Abstract: Coxeter groups are ubiquitous in representation theory and combinatorics. The theory of expressions and reduced expressions for elements of a Coxeter group W has a generalization to double cosets inside W. In joint work with Hankyung Ko, we found all the braid relations between reduced expressions. One appearance of these ideas in geometry is as follows. For all parabolic subgroups P of a semisimple lie group, consider the P-equivariant cohomology (resp. K-theory) of a point. There are pushforward and pullback maps between these equivariant cohomology rings. Consider the category whose objects are parabolic subgroups P, and whose morphisms are generated by pushforward and pullback. We present this category by generators and relations.

Date May 25: Christin Bibby (LSU), "Matroid schemes and geometric posets"

Abstract: The intersection data of an arrangement of hyperplanes is described by a geometric lattice, or equivalently a simple matroid. There is a rich interplay between this combinatorial structure and the topology of the arrangement complement. In this talk, we will similarly characterize the combinatorial structure underlying certain arrangements of subvarieties by defining a class of geometric posets and a generalization of matroids called matroid schemes. Notions such as the independence complex and the Tutte polynomial extend to this setting, and we will touch on the topological implications of this framework.

Date June 1: Shiyue Li (Brown University), "K-rings of wonderful varieties and matroids"

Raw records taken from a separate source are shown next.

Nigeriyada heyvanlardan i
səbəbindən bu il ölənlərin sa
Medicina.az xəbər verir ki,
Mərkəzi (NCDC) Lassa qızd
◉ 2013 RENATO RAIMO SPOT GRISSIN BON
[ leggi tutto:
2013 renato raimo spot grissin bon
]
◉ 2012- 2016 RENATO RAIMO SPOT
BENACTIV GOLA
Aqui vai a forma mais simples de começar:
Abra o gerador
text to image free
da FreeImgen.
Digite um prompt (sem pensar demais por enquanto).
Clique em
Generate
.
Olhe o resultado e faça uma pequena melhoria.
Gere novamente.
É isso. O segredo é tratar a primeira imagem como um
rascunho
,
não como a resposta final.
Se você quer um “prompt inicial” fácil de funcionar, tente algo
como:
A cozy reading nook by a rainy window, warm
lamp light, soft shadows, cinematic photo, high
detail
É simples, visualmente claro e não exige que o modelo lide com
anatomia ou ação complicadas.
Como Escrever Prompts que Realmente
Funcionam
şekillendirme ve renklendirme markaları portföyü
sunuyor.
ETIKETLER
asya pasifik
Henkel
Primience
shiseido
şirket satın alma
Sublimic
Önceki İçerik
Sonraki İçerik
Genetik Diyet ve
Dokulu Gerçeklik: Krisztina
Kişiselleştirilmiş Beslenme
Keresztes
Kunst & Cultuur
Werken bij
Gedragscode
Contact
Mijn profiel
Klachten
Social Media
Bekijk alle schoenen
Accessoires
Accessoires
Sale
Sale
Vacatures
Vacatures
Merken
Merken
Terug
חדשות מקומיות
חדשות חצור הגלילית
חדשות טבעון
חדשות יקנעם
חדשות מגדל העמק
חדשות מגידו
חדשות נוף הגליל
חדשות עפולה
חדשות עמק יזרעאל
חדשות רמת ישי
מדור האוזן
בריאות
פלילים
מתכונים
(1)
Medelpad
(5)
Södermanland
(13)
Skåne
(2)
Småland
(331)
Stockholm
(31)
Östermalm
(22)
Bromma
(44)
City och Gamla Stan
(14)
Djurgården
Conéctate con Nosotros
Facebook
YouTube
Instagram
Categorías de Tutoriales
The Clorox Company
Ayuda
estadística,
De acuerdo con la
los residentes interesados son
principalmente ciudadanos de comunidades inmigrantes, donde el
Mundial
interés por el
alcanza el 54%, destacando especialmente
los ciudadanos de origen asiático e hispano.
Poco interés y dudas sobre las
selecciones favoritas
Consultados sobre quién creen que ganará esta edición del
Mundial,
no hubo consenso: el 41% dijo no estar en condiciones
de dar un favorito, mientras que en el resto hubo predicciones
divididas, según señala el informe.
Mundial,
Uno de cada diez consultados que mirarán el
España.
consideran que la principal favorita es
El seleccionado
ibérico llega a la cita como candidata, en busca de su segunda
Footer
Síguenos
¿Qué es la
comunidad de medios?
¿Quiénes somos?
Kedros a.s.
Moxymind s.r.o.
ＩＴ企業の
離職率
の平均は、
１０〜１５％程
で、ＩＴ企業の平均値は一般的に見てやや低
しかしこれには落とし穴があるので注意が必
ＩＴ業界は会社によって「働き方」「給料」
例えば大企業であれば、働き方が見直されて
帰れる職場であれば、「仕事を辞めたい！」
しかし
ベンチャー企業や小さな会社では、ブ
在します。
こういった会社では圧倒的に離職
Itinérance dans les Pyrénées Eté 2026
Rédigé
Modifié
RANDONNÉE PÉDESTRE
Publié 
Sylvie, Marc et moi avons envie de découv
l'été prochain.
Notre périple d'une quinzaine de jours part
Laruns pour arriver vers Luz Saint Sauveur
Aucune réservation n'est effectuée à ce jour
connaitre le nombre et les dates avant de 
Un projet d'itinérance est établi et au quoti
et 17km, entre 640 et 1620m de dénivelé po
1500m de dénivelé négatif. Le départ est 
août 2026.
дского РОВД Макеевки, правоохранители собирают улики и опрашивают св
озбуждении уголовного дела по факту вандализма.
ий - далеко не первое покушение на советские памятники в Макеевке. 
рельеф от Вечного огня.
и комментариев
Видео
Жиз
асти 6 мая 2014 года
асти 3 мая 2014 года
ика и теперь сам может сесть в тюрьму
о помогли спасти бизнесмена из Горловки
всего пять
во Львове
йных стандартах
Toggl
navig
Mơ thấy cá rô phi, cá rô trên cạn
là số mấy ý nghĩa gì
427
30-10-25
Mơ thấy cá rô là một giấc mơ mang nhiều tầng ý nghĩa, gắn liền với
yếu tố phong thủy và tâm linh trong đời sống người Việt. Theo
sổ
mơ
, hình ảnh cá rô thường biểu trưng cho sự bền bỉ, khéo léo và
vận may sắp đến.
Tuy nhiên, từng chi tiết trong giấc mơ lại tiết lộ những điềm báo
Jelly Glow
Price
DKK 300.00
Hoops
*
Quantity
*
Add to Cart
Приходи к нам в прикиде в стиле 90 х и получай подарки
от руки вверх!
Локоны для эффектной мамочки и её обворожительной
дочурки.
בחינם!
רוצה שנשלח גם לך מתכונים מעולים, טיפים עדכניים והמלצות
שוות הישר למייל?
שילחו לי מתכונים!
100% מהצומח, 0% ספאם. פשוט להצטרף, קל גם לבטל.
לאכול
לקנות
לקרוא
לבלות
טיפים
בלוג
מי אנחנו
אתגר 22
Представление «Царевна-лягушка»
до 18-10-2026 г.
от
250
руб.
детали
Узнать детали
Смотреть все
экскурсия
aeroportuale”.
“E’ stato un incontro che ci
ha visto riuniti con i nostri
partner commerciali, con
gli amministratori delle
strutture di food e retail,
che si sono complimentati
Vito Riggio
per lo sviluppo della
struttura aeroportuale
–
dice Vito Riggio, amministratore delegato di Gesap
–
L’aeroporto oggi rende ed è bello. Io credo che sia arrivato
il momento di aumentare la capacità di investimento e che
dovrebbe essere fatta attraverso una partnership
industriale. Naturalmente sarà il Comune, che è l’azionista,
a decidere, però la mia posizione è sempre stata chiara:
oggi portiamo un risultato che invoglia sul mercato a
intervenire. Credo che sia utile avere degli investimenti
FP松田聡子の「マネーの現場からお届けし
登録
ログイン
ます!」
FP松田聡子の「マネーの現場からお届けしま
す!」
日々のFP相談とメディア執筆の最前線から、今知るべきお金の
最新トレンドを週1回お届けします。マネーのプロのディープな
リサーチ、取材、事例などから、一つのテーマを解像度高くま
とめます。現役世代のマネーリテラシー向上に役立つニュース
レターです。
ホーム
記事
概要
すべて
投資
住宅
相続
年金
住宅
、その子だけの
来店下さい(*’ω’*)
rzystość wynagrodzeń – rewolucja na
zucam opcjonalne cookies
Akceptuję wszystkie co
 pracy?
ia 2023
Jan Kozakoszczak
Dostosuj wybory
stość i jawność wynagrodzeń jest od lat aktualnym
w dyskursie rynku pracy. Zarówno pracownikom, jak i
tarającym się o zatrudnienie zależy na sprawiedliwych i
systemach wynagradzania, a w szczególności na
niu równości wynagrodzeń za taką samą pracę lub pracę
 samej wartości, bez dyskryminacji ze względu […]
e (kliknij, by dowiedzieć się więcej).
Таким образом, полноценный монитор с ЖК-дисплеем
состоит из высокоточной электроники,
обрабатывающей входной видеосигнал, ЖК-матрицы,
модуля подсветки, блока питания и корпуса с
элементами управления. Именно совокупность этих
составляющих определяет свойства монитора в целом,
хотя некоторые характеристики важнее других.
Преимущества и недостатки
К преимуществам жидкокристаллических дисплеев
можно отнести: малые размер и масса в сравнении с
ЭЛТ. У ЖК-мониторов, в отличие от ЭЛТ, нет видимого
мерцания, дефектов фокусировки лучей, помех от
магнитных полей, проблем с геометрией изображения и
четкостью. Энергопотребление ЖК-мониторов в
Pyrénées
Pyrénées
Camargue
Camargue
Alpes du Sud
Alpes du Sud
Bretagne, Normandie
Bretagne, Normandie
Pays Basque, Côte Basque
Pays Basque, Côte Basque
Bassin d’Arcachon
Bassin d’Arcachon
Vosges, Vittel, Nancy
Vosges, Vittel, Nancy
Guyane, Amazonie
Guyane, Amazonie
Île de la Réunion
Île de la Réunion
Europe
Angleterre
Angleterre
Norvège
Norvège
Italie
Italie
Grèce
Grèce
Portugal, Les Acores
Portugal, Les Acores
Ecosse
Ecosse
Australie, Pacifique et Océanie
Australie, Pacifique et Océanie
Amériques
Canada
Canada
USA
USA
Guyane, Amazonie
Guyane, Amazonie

Abstract: The wonderful model of a realizable matroid and its Chow ring have played key roles in solving many long-standing open questions in combinatorics and algebraic geometry. I will be sharing with you some discoveries on K-rings of wonderful varieties associated with realizable matroids. We also compute the Euler characteristic of every line bundle on wonderful varieties, and give a purely combinatorial formula. This in turn gives a new valuative invariant for an arbitrary matroid. As an application, we study the K-ring and compute the Euler characteristic of every line bundle of $\overline{\mathcal{M}}_{0, n}$ --- the Deligne-Mumford-Knudsen compactification of the moduli space of rational stable curves with $n$ distinct marked points. Joint work with Matt Larson, Sam Payne and Nicholas Proudfoot.